At the heart of the issue is a BPRD agenda to construct a high-use bridge and trail in the Upper Deschutes Scenic Waterway. Conservationists and environmental groups have expressed concern that new bridges in undeveloped areas will create adverse environmental impacts through high user traffic. During the 2015 OPRD rulemaking and comment process, comments opposed to abolishing the bridge prohibition significantly outnumbered comments in favor. OPRD has also noted that development of BPRD’s proposed high-use bridge and trail would harm scenic waterway values. Just this month, prominent environmental group Oregon Wild submitted a letter to OPRD opposing abolishment of the Upper Deschutes bridge prohibition.
Although BPRD claims to be in favor of public process, Don Horton of BPRD has referred to the public as “ill-informed,” and public exclusion issues have complicated the recent “Upper Deschutes Advisory Group” or UDAG. At the outset of UDAG, Community Solutions of Central Oregon (a private company hired to execute UDAG) referred to interested—but uninvited— members of the public as “UDAG crashers.” BPRD emails also indicate that Don Horton of BPRD expressed frustration when informed that members of the public would be allowed to give input through UDAG.
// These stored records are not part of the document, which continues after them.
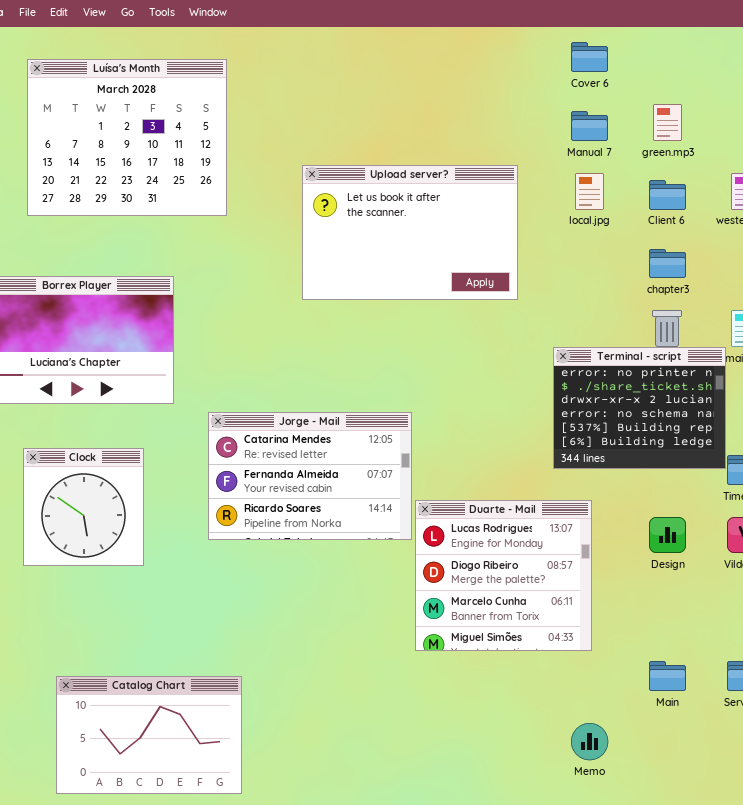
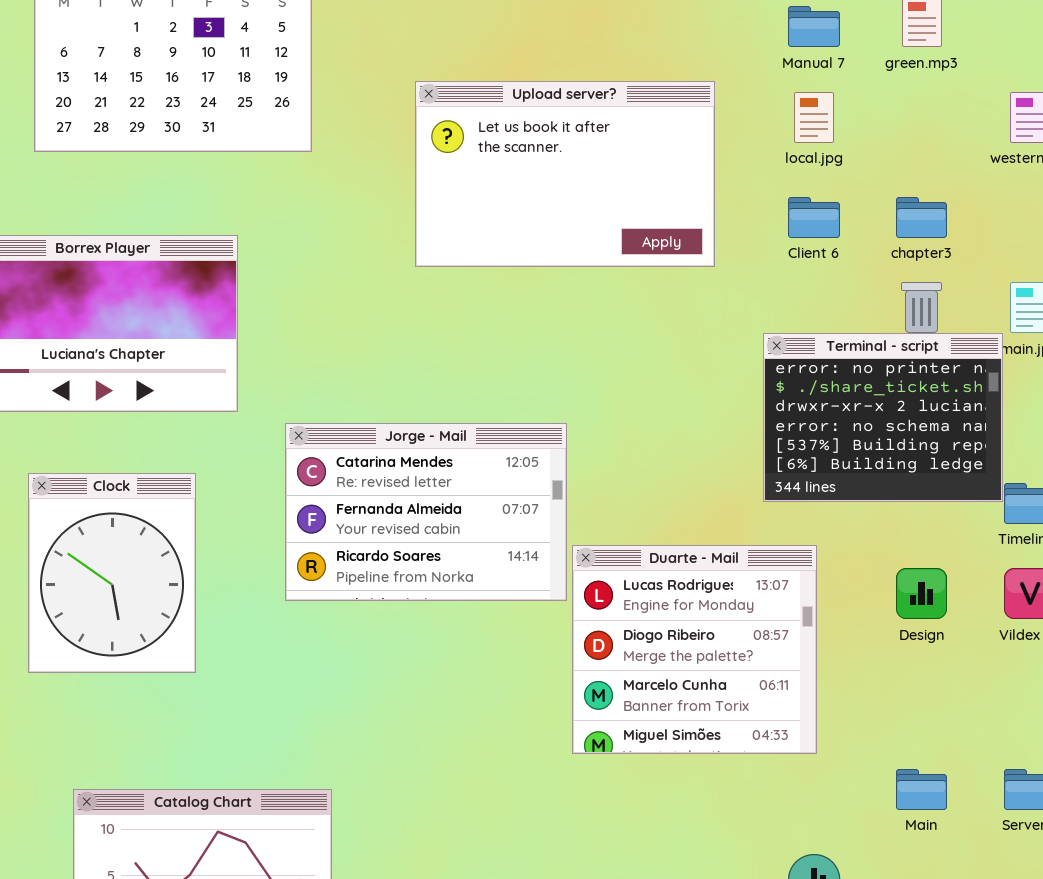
Client 6: [649,180,686,210] -> [788,197,840,238], moved
Clock: [23,448,144,566] -> [28,473,196,673], resized

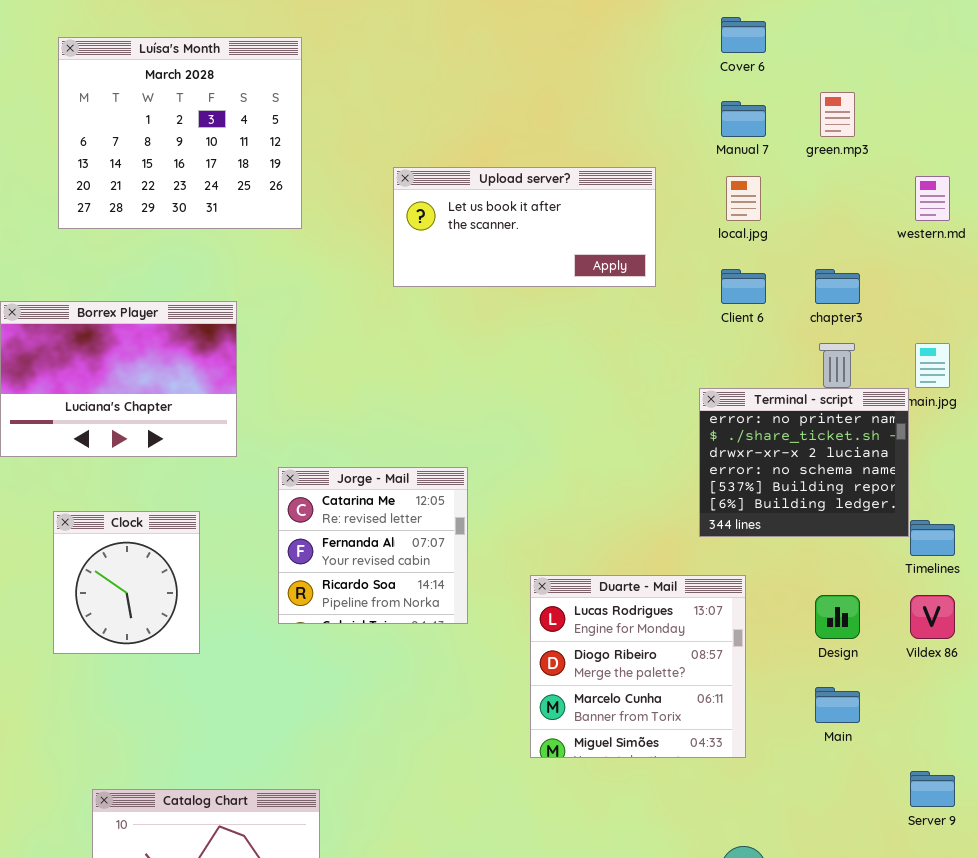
Upload server?: [415,81,715,267] -> [393,167,656,287], resized
Jorge - Mail: [285,423,567,601] -> [278,467,468,624], resized
Clock: [28,473,196,673] -> [53,511,200,654], resized
Main: [896,769,947,810] -> [815,687,860,723], moved

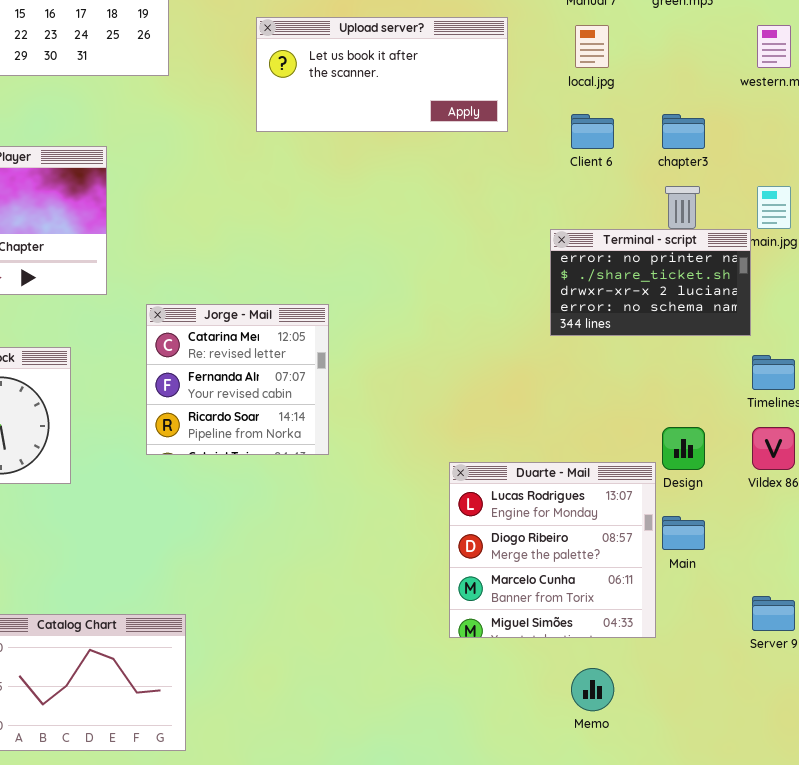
Terminal - script: [699,388,909,537] -> [550,229,751,336], resized
Duarte - Mail: [530,575,746,758] -> [449,462,656,638], moved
BPRD’s conduct surrounding its proposed bridge and trail has also been questionable. BPRD has also acknowledged its intent to deprive unwilling riparian property owners of their land by using eminent domain. Further, BPRD has noted in internal emails that public bond funding for the proposed bridge will be exhausted by the time construction actually occurs Finally, BPRD has confirmed that it intends to invoke a non-conforming use provision of the Oregon Scenic Waterways Act to circumvent environmental law, should OPRD decline to abolish the Upper Deschutes Bridge Prohibition.